Listed entries: Begin

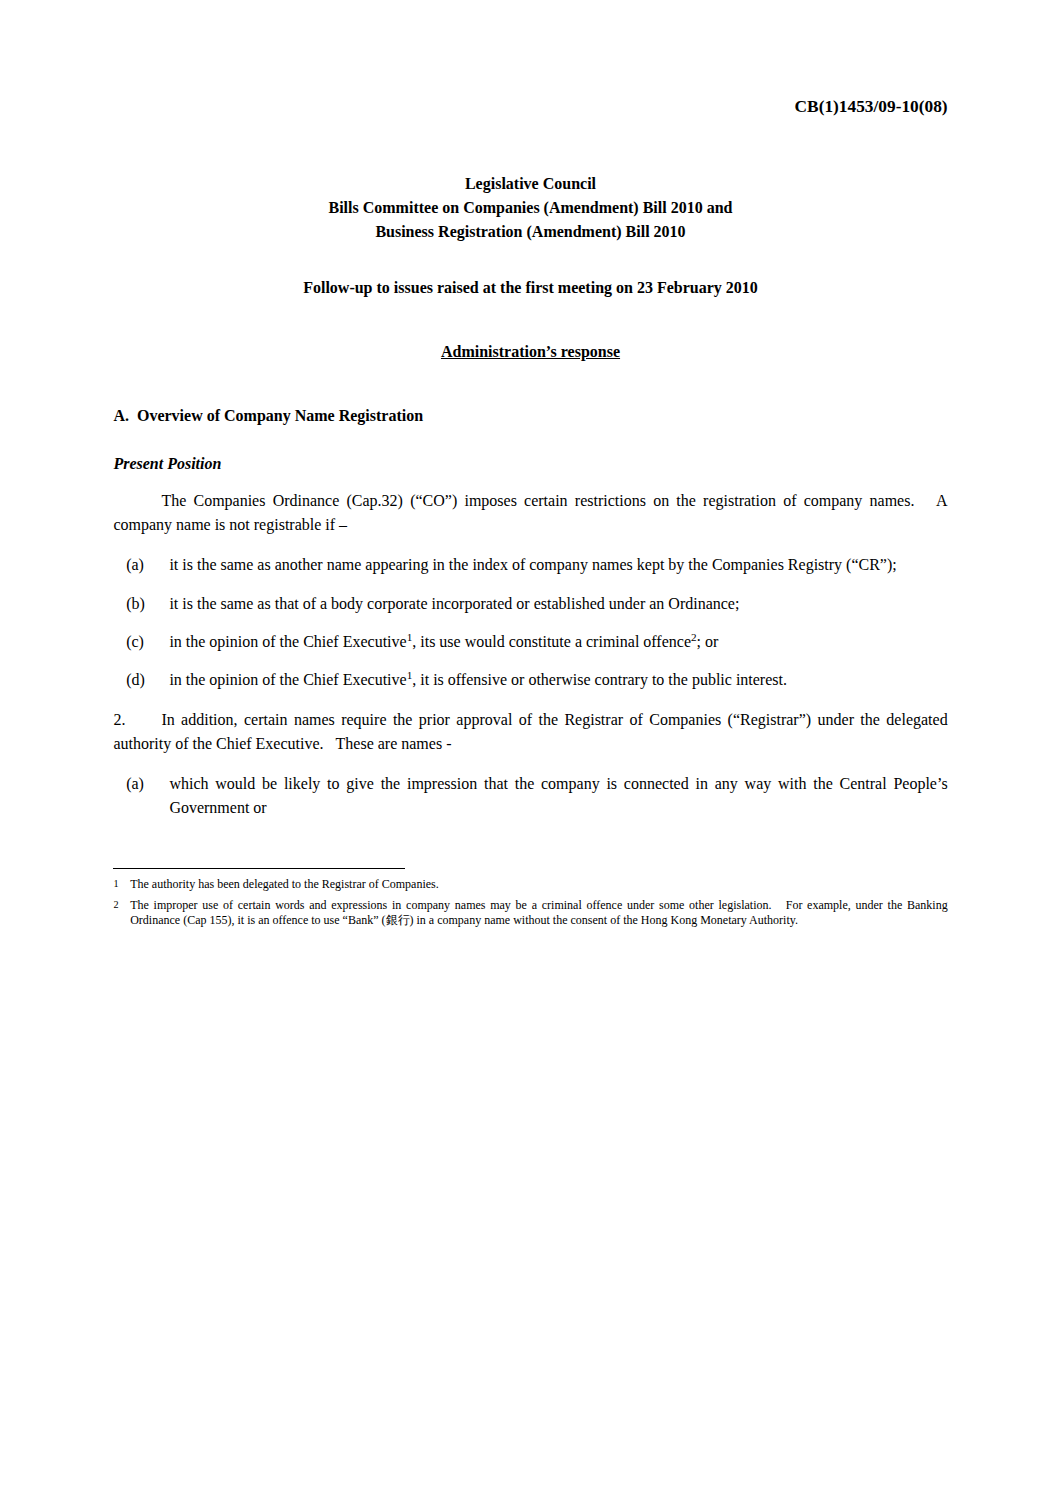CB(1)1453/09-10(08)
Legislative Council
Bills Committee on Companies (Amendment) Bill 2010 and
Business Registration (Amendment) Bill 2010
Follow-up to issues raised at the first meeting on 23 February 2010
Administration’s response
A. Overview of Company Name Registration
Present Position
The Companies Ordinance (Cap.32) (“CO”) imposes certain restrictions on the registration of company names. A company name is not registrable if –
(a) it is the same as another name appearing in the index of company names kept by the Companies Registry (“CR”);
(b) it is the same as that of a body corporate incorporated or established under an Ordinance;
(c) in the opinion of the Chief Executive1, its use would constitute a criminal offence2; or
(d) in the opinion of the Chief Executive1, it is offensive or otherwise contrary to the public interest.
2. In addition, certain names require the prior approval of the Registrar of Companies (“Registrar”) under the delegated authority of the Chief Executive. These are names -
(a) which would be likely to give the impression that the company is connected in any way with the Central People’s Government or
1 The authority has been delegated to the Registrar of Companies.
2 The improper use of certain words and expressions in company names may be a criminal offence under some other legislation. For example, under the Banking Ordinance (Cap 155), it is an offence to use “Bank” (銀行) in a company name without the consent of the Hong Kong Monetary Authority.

Listed entries: End
Listed entries: Begin

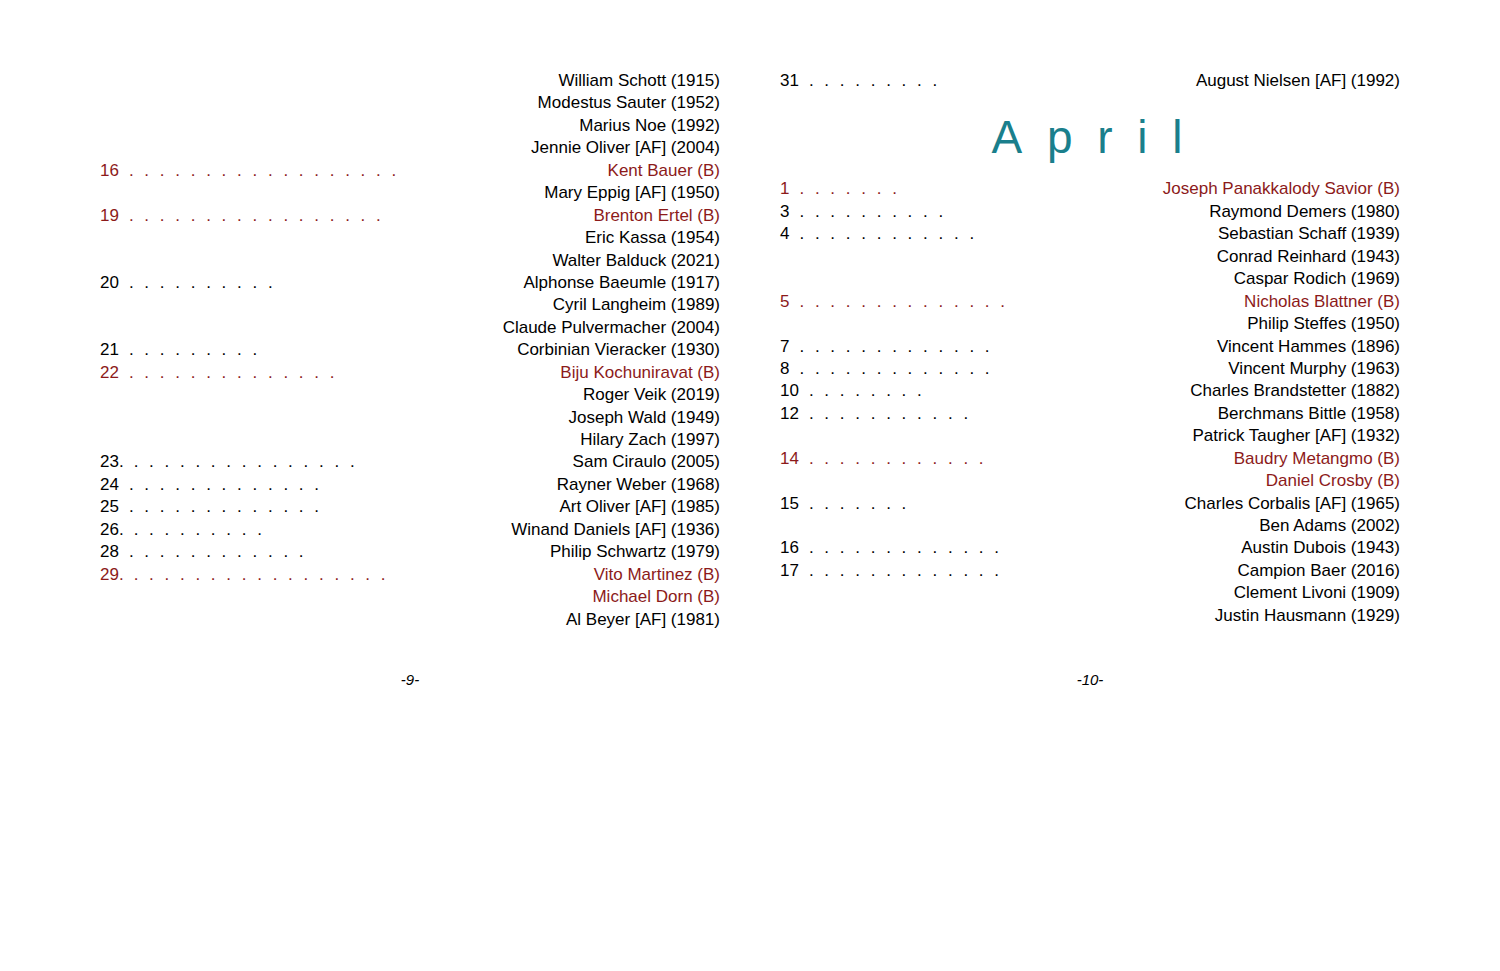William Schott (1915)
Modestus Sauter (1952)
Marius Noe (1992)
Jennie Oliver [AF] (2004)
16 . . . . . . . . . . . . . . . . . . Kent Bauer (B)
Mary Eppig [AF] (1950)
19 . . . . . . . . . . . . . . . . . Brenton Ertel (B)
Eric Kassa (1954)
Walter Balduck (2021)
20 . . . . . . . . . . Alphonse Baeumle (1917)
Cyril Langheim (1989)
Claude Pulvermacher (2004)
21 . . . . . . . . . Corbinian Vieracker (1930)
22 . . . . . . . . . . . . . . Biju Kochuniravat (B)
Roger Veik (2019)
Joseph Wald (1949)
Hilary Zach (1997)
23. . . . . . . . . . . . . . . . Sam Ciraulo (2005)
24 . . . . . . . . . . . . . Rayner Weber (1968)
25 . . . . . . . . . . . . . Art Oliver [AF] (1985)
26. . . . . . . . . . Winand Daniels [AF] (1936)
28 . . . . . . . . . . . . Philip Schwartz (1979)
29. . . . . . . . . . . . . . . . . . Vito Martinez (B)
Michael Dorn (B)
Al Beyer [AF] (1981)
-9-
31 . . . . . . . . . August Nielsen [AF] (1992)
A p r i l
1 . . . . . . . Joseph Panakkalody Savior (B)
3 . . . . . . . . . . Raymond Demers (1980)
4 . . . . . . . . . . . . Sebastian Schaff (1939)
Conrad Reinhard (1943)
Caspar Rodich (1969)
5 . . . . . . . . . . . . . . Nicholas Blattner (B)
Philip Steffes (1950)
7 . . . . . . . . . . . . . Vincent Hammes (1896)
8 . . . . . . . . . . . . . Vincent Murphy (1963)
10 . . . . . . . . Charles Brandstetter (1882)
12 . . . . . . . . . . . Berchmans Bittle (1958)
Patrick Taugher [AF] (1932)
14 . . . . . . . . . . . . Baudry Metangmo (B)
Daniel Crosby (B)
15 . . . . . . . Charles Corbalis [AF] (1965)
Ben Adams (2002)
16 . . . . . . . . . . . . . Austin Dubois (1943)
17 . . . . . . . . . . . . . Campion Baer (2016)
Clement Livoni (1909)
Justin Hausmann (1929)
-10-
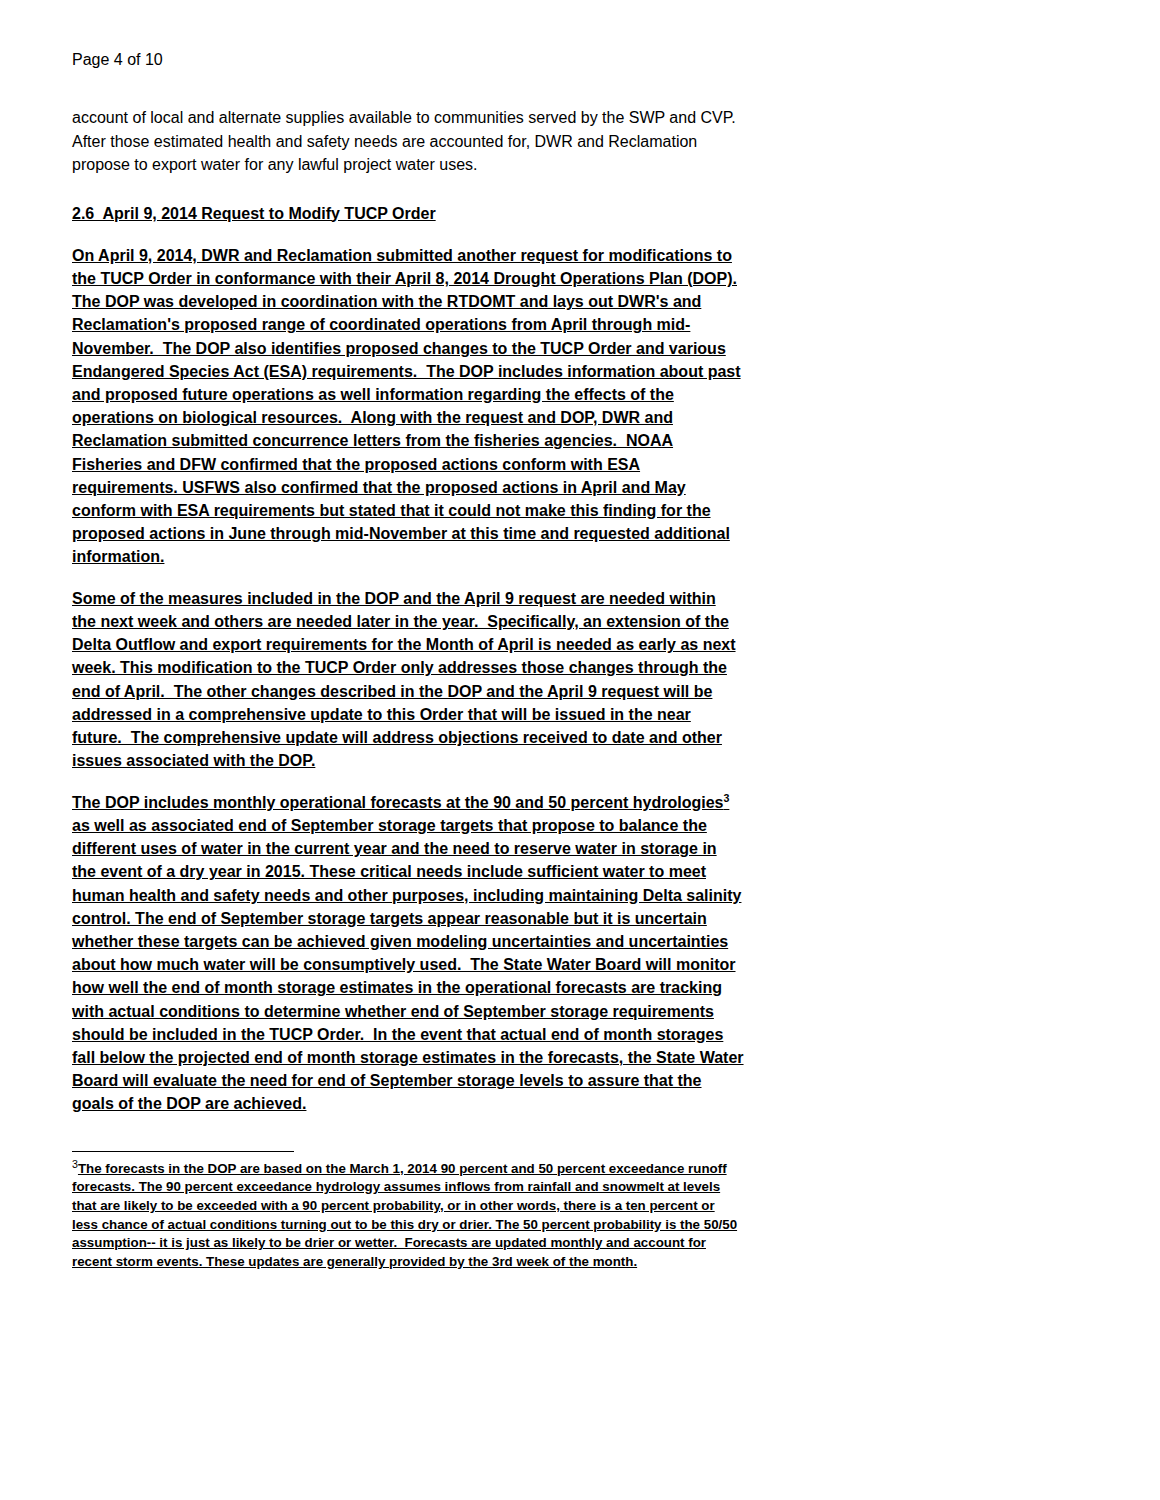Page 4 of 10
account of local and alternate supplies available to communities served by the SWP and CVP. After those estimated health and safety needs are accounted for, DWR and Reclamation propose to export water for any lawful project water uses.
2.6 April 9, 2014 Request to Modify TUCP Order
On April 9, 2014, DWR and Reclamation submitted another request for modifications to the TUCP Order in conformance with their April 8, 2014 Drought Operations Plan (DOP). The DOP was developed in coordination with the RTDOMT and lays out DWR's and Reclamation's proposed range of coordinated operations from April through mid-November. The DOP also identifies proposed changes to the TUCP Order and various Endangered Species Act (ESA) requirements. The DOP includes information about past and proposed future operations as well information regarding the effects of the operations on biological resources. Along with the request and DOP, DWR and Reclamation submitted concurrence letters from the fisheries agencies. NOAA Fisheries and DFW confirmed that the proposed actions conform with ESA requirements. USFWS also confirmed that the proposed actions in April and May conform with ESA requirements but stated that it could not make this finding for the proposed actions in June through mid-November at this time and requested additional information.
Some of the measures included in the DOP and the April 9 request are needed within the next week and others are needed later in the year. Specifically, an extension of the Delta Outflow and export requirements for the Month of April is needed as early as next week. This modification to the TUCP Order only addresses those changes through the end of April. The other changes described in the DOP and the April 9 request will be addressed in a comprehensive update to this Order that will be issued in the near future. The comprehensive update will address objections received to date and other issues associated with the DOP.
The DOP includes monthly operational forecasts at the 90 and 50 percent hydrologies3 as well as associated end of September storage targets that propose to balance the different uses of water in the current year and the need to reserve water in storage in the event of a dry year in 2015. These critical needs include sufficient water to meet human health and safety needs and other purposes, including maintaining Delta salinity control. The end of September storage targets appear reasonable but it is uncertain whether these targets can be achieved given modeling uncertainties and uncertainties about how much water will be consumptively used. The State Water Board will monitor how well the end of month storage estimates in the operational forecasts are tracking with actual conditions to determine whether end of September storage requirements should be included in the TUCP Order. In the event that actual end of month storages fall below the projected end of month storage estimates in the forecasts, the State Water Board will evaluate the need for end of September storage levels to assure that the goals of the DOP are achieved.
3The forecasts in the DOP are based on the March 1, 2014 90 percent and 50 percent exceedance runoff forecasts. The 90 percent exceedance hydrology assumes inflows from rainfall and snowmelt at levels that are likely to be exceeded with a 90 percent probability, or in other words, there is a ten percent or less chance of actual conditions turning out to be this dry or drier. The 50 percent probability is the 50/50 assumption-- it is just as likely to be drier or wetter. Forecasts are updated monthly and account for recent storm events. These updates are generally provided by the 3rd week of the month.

Listed entries: End
Listed entries: Begin

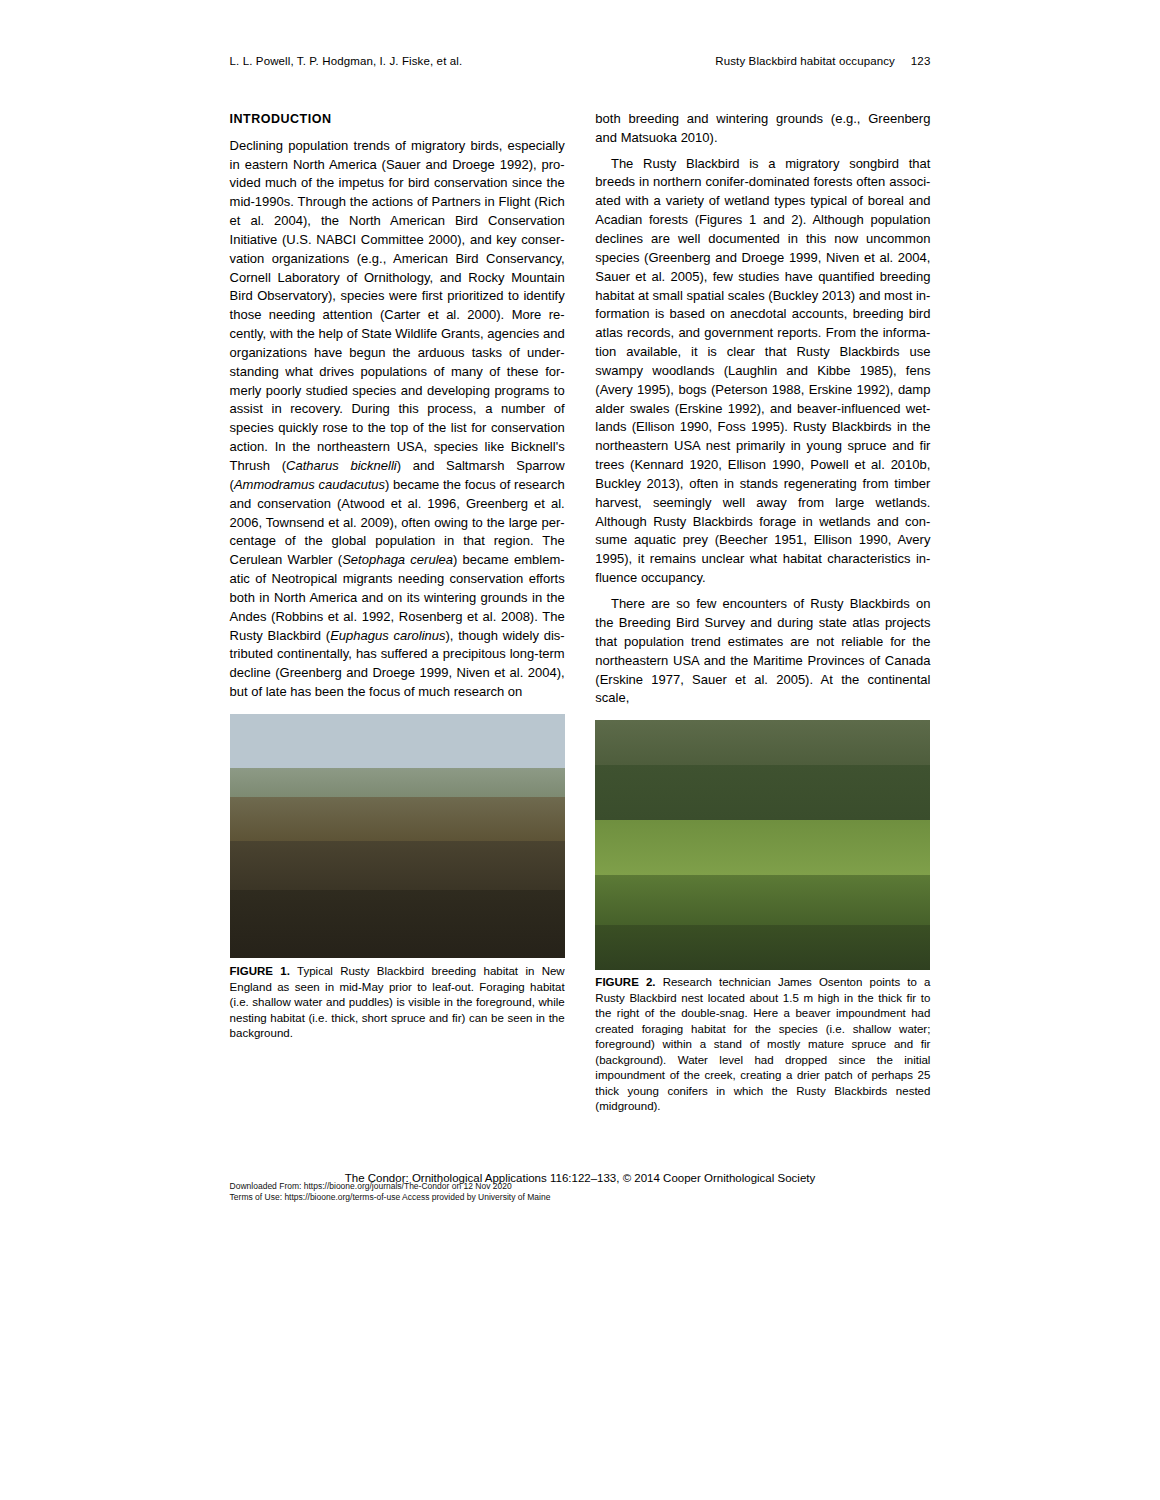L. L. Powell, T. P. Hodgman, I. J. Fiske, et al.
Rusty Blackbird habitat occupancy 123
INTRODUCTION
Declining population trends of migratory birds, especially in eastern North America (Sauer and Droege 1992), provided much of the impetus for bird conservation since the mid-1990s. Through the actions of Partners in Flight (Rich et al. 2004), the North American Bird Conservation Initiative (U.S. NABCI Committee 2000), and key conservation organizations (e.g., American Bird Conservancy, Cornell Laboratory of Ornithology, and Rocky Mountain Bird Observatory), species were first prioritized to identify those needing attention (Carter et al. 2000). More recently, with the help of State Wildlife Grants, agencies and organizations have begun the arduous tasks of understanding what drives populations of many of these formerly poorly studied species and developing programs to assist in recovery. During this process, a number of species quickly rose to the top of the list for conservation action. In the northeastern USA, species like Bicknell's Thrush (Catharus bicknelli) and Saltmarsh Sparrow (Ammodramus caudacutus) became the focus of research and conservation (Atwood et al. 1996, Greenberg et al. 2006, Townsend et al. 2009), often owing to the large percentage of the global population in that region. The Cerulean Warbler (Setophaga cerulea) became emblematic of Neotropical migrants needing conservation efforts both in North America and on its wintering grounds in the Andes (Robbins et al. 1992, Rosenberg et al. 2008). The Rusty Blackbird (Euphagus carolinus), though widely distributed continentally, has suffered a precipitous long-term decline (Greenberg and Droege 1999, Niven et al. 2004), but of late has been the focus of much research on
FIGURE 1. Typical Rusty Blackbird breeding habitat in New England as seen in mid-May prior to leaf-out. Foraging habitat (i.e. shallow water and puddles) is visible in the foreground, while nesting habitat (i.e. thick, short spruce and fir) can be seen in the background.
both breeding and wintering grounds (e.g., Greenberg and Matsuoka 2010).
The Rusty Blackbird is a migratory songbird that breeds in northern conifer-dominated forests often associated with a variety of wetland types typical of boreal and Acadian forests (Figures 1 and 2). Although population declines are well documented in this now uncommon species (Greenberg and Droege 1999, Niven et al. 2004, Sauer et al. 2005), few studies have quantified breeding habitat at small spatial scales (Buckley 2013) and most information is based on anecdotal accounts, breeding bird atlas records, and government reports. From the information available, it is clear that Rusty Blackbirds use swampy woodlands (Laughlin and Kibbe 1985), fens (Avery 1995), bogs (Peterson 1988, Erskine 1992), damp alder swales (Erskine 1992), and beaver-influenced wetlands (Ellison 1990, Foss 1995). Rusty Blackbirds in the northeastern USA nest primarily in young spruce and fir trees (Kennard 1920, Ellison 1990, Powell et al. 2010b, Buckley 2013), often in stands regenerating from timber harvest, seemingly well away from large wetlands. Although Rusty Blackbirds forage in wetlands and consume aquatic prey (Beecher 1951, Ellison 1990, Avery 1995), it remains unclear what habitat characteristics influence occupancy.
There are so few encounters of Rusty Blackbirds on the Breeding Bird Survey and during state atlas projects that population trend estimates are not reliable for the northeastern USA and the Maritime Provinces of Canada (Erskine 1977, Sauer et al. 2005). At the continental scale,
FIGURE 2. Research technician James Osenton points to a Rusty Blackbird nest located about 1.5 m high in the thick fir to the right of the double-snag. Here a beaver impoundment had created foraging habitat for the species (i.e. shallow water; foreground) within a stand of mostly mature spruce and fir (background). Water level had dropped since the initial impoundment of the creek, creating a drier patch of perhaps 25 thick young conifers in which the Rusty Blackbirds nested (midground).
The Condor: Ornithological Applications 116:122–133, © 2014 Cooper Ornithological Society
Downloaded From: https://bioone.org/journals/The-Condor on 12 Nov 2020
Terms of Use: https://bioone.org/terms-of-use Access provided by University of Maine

Listed entries: End

What to produce:
Look above for the line holding "Present Position" and the line holding "(b) it is the". Retype both, and every line between them, word for word and nothing else.

Response:
Present Position
The Companies Ordinance (Cap.32) (“CO”) imposes certain restrictions on the registration of company names. A company name is not registrable if –
(a) it is the same as another name appearing in the index of company names kept by the Companies Registry (“CR”);
(b) it is the same as that of a body corporate incorporated or established under an Ordinance;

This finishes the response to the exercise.